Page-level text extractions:
◇ ◇ ◇ ◇ ◇ ◇ ◇

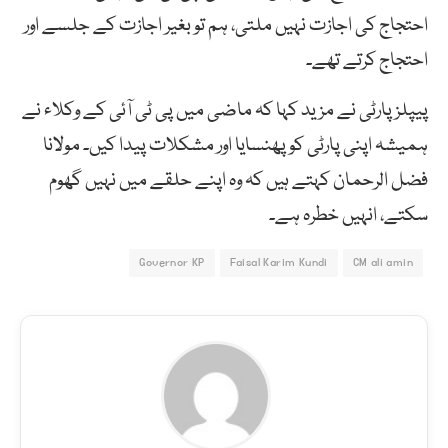
احتجاج کی اجازت نہیں ملتی، ہم تو بغیر اجازت کے جلسے اور
احتجاج کرتے تھے۔
پیپلز پارٹی نے مزید کہا کہ ماضی میں پی ٹی آئی کے وکلاء نے
ہمیشہ اپنی پارٹی کو پھنسایا اور مشکلات پیدا کیں۔ مولانا
فضل الرحمان کہتے ہیں کہ وہ اپنے حلقے میں نہیں گھوم
سکتے، انہیں خطرہ ہے۔
Governor KP
Faisal Karim Kundi
CM ali amin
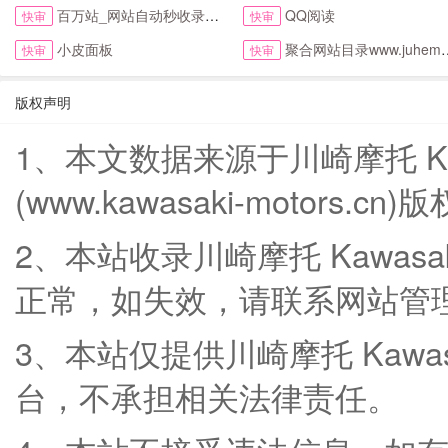
百万站_网站自动秒收录与提交入口首页
QQ阅读
快审
快审
小皮面板
聚合网站目录www.juhemulu.com.cn名站在线
快审
快审
版权声明
1、本文数据来源于川崎摩托 Ka
(www.kawasaki-motors.
2、本站收录川崎摩托 Kawas
正常，如失效，请联系网站管
3、本站仅提供川崎摩托 Kawa
台，不承担相关法律责任。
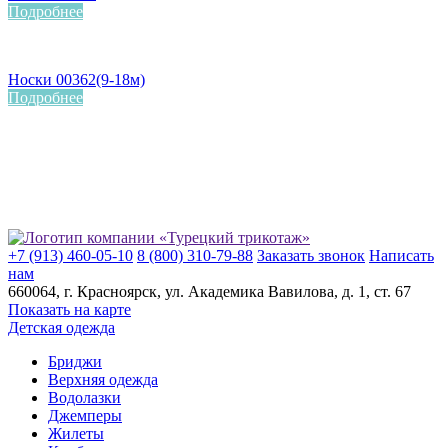
Подробнее
Носки 00362(9-18м)
Подробнее
+7 (913) 460-05-10
8 (800) 310-79-88
Заказать звонок
Написать
нам
660064
, г.
Красноярск
, ул.
Академика Вавилова, д. 1, ст. 67
Показать на карте
Детская одежда
Бриджи
Верхняя одежда
Водолазки
Джемперы
Жилеты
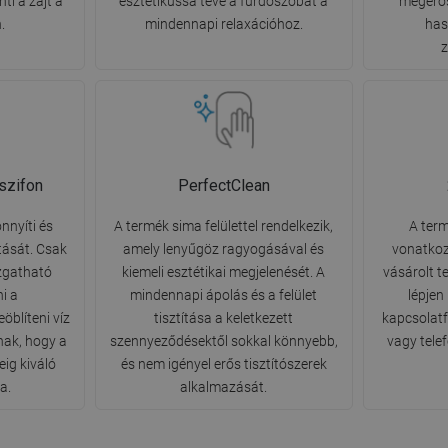
nti a zajt a
esztétikussá téve a fürdőszobát a
megerős
.
mindennapi relaxációhoz.
has
 szifon
PerfectClean
nnyíti és
A termék sima felülettel rendelkezik,
A term
ítását. Csak
amely lenyűgöz ragyogásával és
vonatkoz
ozgatható
kiemeli esztétikai megjelenését. A
vásárolt t
ni a
mindennapi ápolás és a felület
lépjen
öblíteni víz
tisztítása a keletkezett
kapcsolatfe
nak, hogy a
szennyeződésektől sokkal könnyebb,
vagy tele
ig kiváló
és nem igényel erős tisztítószerek
a.
alkalmazását.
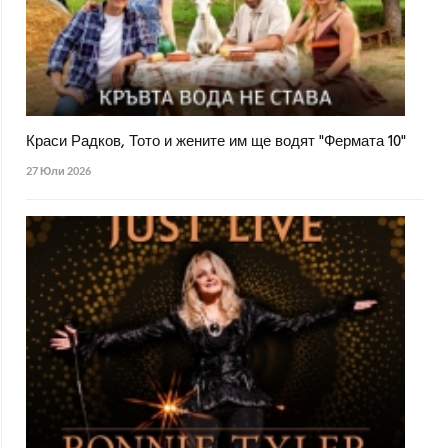
Краси Радков, Тото и жените им ще водят "Фермата 10"
27 Юли 2026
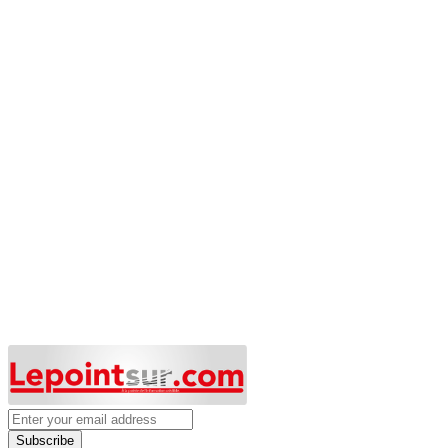
Subscribe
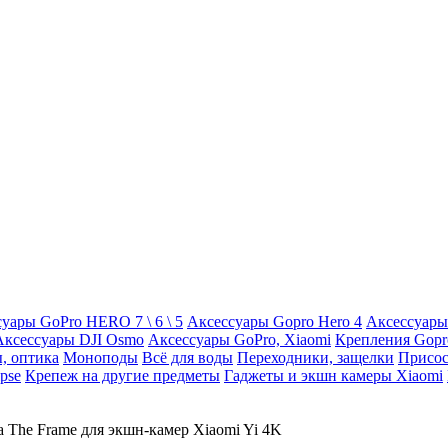
уары GoPro HERO 7 \ 6 \ 5
Аксессуары Gopro Hero 4
Аксессуары
Аксессуары DJI Osmo
Аксессуары GoPro, Xiaomi
Крепления Gopr
, оптика
Моноподы
Всё для воды
Переходники, защелки
Присос
pse
Крепеж на другие предметы
Гаджеты и экшн камеры Xiaomi
а The Frame для экшн-камер Xiaomi Yi 4K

◇ ◇ ◇ ◇ ◇ ◇ ◇

Task requirements: What lines above contain the string "پارٹی"? Copy all of them.

Solution:
پیپلز پارٹی نے مزید کہا کہ ماضی میں پی ٹی آئی کے وکلاء نے
ہمیشہ اپنی پارٹی کو پھنسایا اور مشکلات پیدا کیں۔ مولانا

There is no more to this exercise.